WHAT THE TASK ASKS
Restate word for word the entries below, starting with the line with "To list existing" and continuing through the line with "4. **Optional chaining". Include both of those lines and no others.

Dataset entries
------------------------------

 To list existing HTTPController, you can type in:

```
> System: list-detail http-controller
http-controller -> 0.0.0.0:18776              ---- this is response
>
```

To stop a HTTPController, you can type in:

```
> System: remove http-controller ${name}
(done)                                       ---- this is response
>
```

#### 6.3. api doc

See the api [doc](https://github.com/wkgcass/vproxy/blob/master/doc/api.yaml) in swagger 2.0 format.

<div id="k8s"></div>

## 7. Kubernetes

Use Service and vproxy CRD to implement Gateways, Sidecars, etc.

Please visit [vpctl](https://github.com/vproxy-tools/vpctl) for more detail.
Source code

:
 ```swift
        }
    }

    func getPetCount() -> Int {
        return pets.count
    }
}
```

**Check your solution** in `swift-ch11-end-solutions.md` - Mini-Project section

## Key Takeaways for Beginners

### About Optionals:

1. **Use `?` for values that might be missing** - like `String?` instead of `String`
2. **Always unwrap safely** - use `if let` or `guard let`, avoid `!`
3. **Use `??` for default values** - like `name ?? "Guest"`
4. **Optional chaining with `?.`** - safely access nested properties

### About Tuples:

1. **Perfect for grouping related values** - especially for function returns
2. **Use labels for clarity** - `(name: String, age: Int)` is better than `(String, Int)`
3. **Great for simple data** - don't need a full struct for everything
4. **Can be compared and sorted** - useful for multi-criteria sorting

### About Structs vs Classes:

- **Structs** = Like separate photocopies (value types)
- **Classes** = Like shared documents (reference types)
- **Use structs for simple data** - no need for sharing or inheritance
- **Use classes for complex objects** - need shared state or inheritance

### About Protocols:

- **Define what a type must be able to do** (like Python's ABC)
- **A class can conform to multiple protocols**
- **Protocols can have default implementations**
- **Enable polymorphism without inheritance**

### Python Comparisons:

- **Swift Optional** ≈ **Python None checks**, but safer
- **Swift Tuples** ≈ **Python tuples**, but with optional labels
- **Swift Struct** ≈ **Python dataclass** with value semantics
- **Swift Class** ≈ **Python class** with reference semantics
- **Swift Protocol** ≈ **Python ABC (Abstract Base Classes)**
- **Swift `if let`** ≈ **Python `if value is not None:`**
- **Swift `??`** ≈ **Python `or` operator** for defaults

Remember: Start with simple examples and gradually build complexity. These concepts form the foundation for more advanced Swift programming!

------------------------------

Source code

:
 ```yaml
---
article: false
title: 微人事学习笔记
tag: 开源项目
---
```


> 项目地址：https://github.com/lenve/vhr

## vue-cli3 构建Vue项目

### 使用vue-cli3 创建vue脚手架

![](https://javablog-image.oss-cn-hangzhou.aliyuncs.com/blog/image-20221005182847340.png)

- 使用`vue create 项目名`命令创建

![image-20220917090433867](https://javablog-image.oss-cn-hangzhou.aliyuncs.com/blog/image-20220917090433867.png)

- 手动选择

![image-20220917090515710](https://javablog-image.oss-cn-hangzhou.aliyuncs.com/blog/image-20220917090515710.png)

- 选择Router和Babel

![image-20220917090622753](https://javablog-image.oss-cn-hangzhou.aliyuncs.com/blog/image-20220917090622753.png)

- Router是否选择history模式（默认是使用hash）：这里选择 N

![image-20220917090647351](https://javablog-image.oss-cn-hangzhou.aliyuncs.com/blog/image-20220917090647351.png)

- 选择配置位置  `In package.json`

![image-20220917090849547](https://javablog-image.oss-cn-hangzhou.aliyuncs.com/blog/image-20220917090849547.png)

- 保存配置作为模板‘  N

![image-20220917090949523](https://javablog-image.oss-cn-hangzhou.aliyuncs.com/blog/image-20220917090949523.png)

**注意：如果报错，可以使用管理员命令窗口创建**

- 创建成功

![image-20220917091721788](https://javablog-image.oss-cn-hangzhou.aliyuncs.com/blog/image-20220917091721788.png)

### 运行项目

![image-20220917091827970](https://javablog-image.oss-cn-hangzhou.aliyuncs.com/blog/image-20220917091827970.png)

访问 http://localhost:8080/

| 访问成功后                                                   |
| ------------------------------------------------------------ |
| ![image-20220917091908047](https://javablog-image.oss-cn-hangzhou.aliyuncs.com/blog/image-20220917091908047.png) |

------------------------------

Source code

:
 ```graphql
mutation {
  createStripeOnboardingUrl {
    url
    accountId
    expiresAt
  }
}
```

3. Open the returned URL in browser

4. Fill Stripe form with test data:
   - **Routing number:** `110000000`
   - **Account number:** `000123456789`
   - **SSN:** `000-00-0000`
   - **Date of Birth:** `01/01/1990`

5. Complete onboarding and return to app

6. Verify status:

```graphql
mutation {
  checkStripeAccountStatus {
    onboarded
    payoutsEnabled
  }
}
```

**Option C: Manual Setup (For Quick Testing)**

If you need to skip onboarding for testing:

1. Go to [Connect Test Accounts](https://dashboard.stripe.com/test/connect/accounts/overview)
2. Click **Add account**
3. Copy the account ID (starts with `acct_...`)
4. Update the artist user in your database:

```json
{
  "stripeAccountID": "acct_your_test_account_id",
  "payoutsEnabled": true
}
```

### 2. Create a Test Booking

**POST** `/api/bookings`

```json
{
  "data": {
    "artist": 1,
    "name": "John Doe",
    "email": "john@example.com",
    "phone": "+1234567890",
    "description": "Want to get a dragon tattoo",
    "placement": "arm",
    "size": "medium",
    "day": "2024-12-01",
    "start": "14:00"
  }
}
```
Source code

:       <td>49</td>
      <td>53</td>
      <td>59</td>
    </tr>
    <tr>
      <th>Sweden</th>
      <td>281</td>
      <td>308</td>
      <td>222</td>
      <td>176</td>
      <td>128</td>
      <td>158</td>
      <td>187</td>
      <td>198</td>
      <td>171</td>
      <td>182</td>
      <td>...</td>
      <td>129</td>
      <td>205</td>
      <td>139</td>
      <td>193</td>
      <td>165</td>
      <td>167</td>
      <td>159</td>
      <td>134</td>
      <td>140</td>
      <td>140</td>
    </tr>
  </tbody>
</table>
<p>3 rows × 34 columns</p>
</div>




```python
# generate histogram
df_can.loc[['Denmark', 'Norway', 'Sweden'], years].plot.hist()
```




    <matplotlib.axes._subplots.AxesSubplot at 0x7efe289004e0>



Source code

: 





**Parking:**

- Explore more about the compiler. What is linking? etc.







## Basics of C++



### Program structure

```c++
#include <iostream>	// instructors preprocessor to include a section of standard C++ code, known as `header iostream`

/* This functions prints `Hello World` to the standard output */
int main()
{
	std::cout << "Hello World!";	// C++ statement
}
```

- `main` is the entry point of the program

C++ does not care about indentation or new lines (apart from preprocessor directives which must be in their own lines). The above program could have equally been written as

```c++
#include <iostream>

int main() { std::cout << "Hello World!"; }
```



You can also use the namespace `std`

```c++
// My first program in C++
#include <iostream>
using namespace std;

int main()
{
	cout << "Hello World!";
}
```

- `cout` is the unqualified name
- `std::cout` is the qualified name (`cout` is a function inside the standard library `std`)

------------------------------

TASK RESPONSE
 To list existing HTTPController, you can type in:

```
> System: list-detail http-controller
http-controller -> 0.0.0.0:18776              ---- this is response
>
```

To stop a HTTPController, you can type in:

```
> System: remove http-controller ${name}
(done)                                       ---- this is response
>
```

#### 6.3. api doc

See the api [doc](https://github.com/wkgcass/vproxy/blob/master/doc/api.yaml) in swagger 2.0 format.

<div id="k8s"></div>

## 7. Kubernetes

Use Service and vproxy CRD to implement Gateways, Sidecars, etc.

Please visit [vpctl](https://github.com/vproxy-tools/vpctl) for more detail.
Source code

:
 ```swift
        }
    }

    func getPetCount() -> Int {
        return pets.count
    }
}
```

**Check your solution** in `swift-ch11-end-solutions.md` - Mini-Project section

## Key Takeaways for Beginners

### About Optionals:

1. **Use `?` for values that might be missing** - like `String?` instead of `String`
2. **Always unwrap safely** - use `if let` or `guard let`, avoid `!`
3. **Use `??` for default values** - like `name ?? "Guest"`
4. **Optional chaining with `?.`** - safely access nested properties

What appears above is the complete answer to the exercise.